During our prom over a decade ago someone was killed. One of the guys took his date to a local pier. The pier is about 200 feet long and starts on the beach and extends into the Gulf of Mexico. While out on the pier that night a strange man appeared. In a moments time he hit the teenager in the head with a pipe, then sexually assaulted his date. Just like that he was killed and the young ladies life changed forever.
They only get one senior prom, I understand this, but we (parents) have to make sure that our kids are safe. With that said, start by talking with your teen(s). Make sure they understand that you want them to have a great and memorable time. Also make sure they understand that you have their safety and well being as your central focus.
Before anyone goes anywhere you will need them to provide the complete itinerary for the night. This should be detailed and include whom they will be with, where they will be going before and after the prom and several phone number where they can be contacted. Again, this needs to be a very detailed and specific itinerary, general responses should not be accepted. If your teen says after the prom they plan to just "drive around" you must demand the specifics.
It's a big night but what should their curfew be. As parents' we need to consider things such as our teens responsibility level, the level of trust you have in them and past history. Make sure they realize that if you set the curfew at 12 midnight, you expect them to be home and if not there will be consequences. Talk to your kids about topics such as drinking, drugs, sex driving drunk, etc. I really believe effective, honest communication is a key. Ask your teen(s) how they plan to stay safe and avoid dangerous situations that could affect the rest of their lives.
Even if their track record has not been so good, use this opportunity to express your belief in them, their integrity and character. You as a parent need to discuss and set clear expectations for the night and the both the consequences or rewards associated with their actions.
If they are not driving, find out who will be. Schedule time to meet with that person and your teen(s). You may have discussed the dangers of drinking and driving hundreds of times with your children, but you need to do it again. Let them know that prom is one of the main times that teen(s) choose to abuse drugs and alcohol. Get a written commitment that no one with drink or take drugs and drive.
Most kids do not come home directly following the prom, instead it is common to have some type of after party. If this is the case, you need to make sure you establish way(s) to contact them AT ALL TIMES until they get home. In addition, you kid(s) and their friends should have multiple contact information for you and you need to make yourself available all night. Again, it is non negotiable, you must know where your kids are and who they will be with.
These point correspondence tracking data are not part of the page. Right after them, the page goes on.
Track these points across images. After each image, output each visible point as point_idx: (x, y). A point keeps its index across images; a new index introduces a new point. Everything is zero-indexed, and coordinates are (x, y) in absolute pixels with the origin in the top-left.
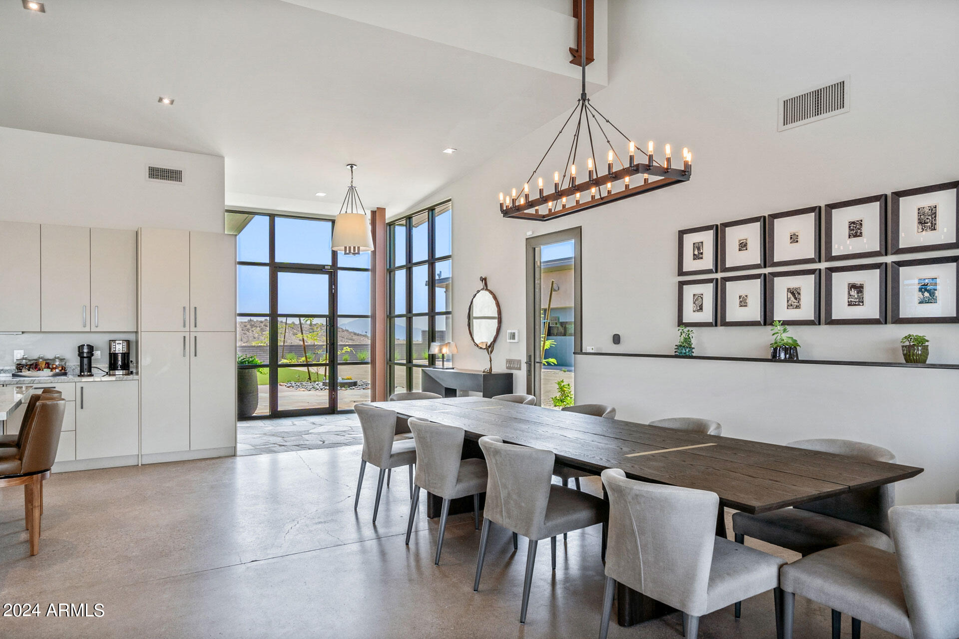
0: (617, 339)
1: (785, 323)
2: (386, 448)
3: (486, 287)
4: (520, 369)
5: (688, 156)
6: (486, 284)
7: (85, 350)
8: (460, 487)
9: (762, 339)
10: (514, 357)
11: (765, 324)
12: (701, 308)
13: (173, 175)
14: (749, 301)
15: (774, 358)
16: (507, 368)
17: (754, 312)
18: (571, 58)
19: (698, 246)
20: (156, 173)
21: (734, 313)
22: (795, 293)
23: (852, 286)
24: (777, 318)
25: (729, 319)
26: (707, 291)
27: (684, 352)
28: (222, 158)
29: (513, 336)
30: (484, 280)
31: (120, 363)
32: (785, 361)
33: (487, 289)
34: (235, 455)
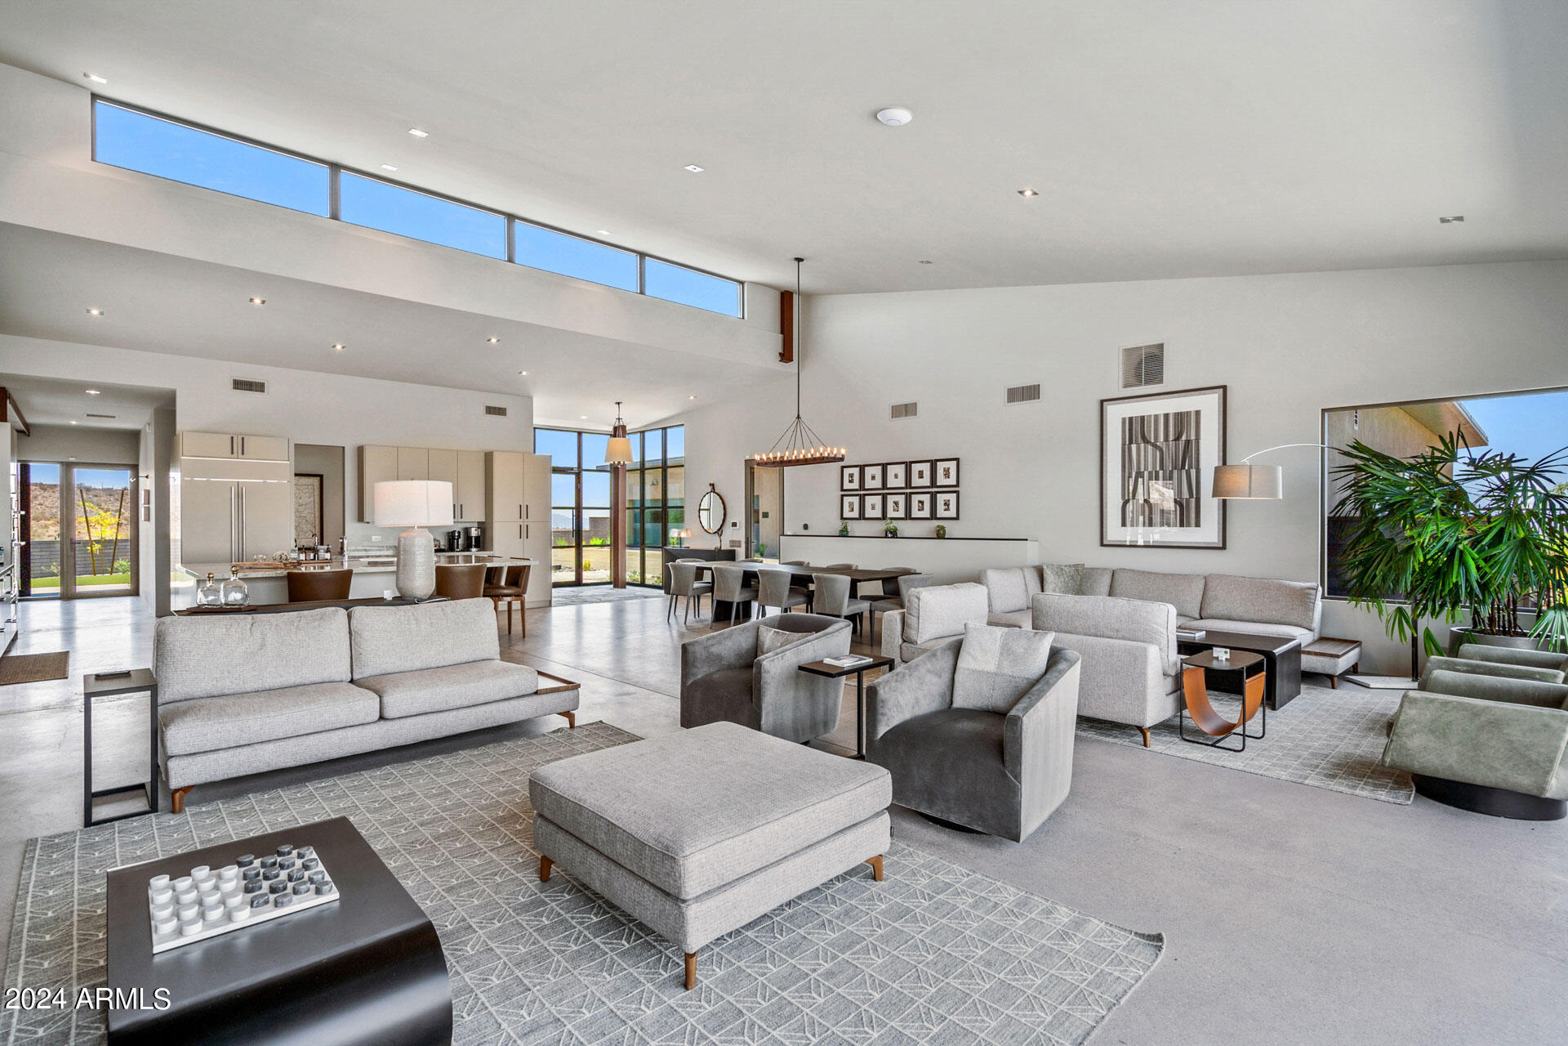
0: (806, 527)
1: (891, 519)
2: (691, 585)
3: (713, 491)
4: (740, 546)
5: (843, 451)
6: (714, 488)
7: (457, 534)
8: (743, 596)
9: (880, 527)
10: (735, 538)
11: (884, 519)
12: (852, 510)
13: (501, 411)
14: (876, 507)
15: (886, 537)
16: (731, 546)
17: (878, 513)
18: (779, 359)
19: (851, 476)
20: (491, 410)
21: (869, 513)
22: (896, 503)
23: (920, 502)
24: (888, 516)
25: (866, 516)
26: (856, 500)
27: (844, 534)
28: (530, 398)
29: (734, 525)
30: (712, 485)
31: (473, 544)
32: (891, 537)
33: (714, 492)
34: (550, 606)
Now that you know where they are supposed to be it's your job and responsibility to contact that parent(s) or establishment and establish the importance of overall safety for the kids. Now you need to set up a few mandatory check in calls that your children must make at the agreed upon times.
Make sure they know that no matter what you are available to them. They should understand that whatever situation they might find themselves in they can and should call for help or advise. Most of all tell your kids how much you love them and just want the best for them.
For overall safety consider providing them with a personal alarm or good pepper spray product. This will provide peace of mind for you as well as them. Finally, use role playing or different scenarios to teach you kids how you would expect them to act if faced with a difficult situation(s). The use of role playing can be very beneficial to strengthening the relationship between you and your kid(s).